Gédéon m’a souvent avoué que cette revue lui avait _rapporté_ plus de soixante jours de salle de police. Elle avait aussi valu au capitaine du 1er escadron le surnom de _La Trousse_, si connu au 13e, que ses collègues mêmes ne l’appelaient jamais autrement. Il ne s’en fâchait pas. Un motif analogue avait attiré au capitaine du 3e le sobriquet de _La Molette_.
A mesure que le grand jour approchait, l’activité devenait de plus en plus fiévreuse.
Du réveil à l’extinction des feux, le trompette de planton soufflait à perdre haleine.
C’était l’adjudant-major: Trompette! _sonnez aux consignés_. Et en avant le pinceau. Puis, le capitaine-instructeur qui voulait avancer l’instruction de ses conscrits: Trompettes, _sonnez les classes_. Et les corvées, et les manœuvres! Le régiment était sur les dents.

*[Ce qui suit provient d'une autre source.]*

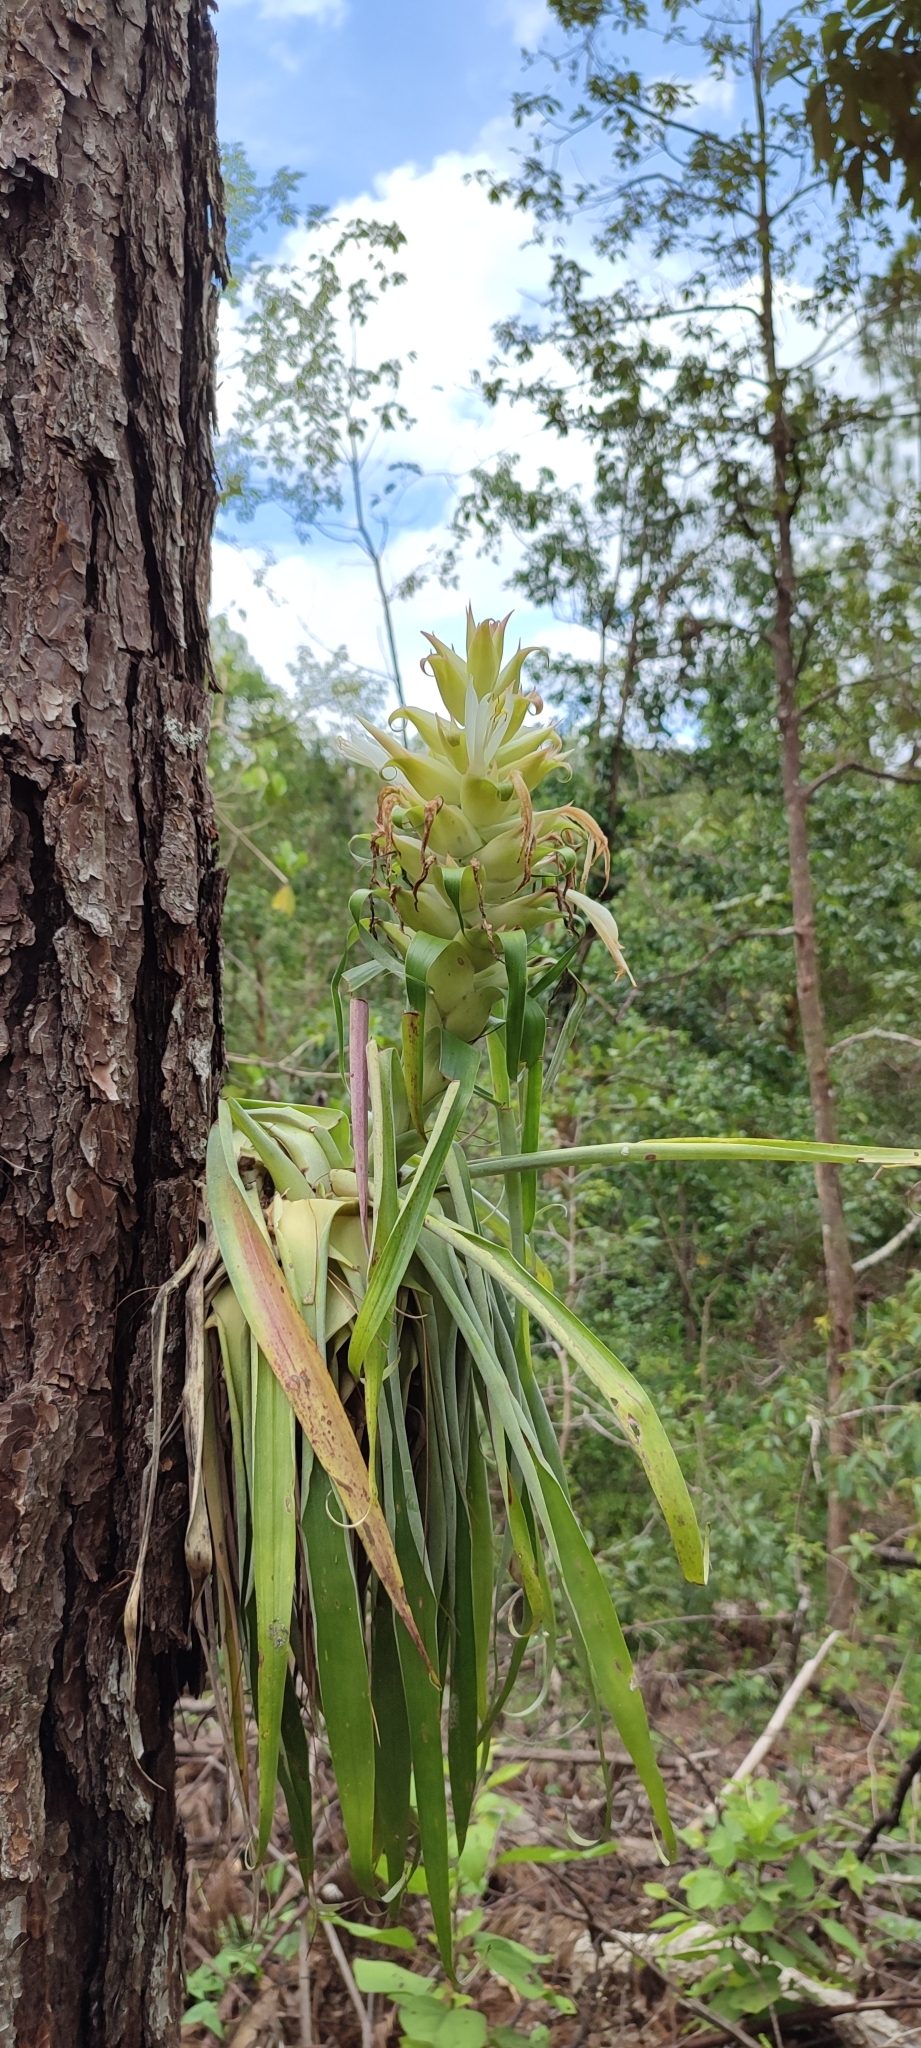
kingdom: Plantae
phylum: Tracheophyta
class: Liliopsida
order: Poales
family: Bromeliaceae
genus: Tillandsia
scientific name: Tillandsia tillii
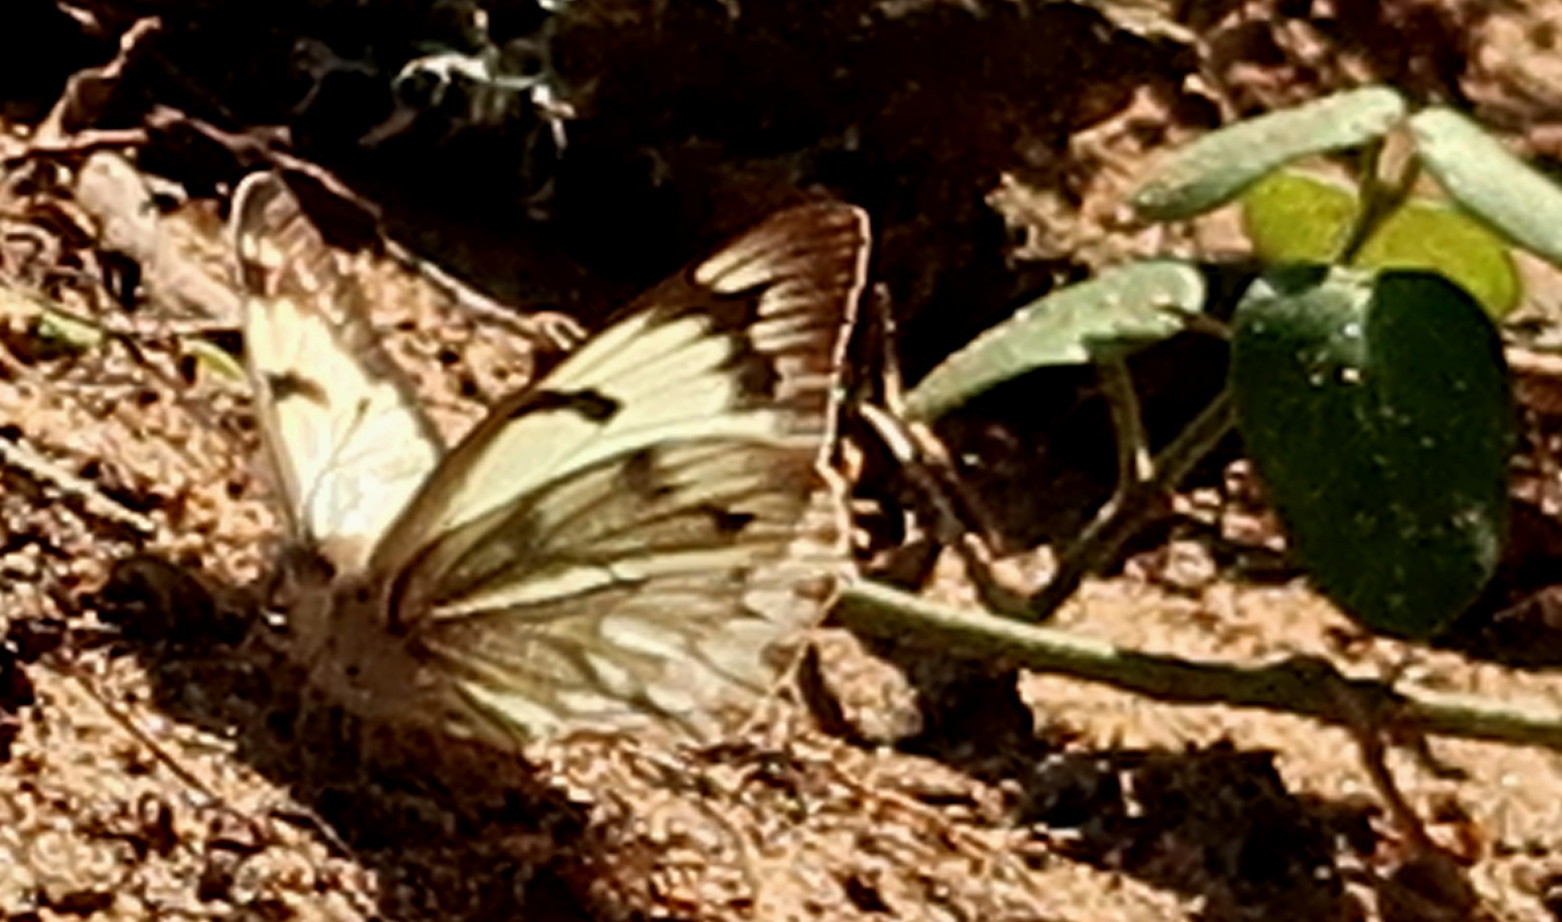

Gédéon ne savait où courir. Entre deux exercices, également obligatoires pour lui, il n’avait pas le bon esprit, de ne pas choisir. Il courait à l’un: porté manquant à l’autre, il était puni. Ses journées étaient une colère continue. Il ne cessait de jurer, mais il buvait des gouttes de consolation.
S’il avait une minute à lui, il _réclamait_, pour le principe, bien entendu; car réclamer, c’est cracher en l’air: il vous en tombe toujours quelque chose sur le nez.
--Si je ne me suis pas brûlé la cervelle à cette époque, disait-il plus tard, c’est que je n’ai pas trouvé le temps de charger mon pistolet.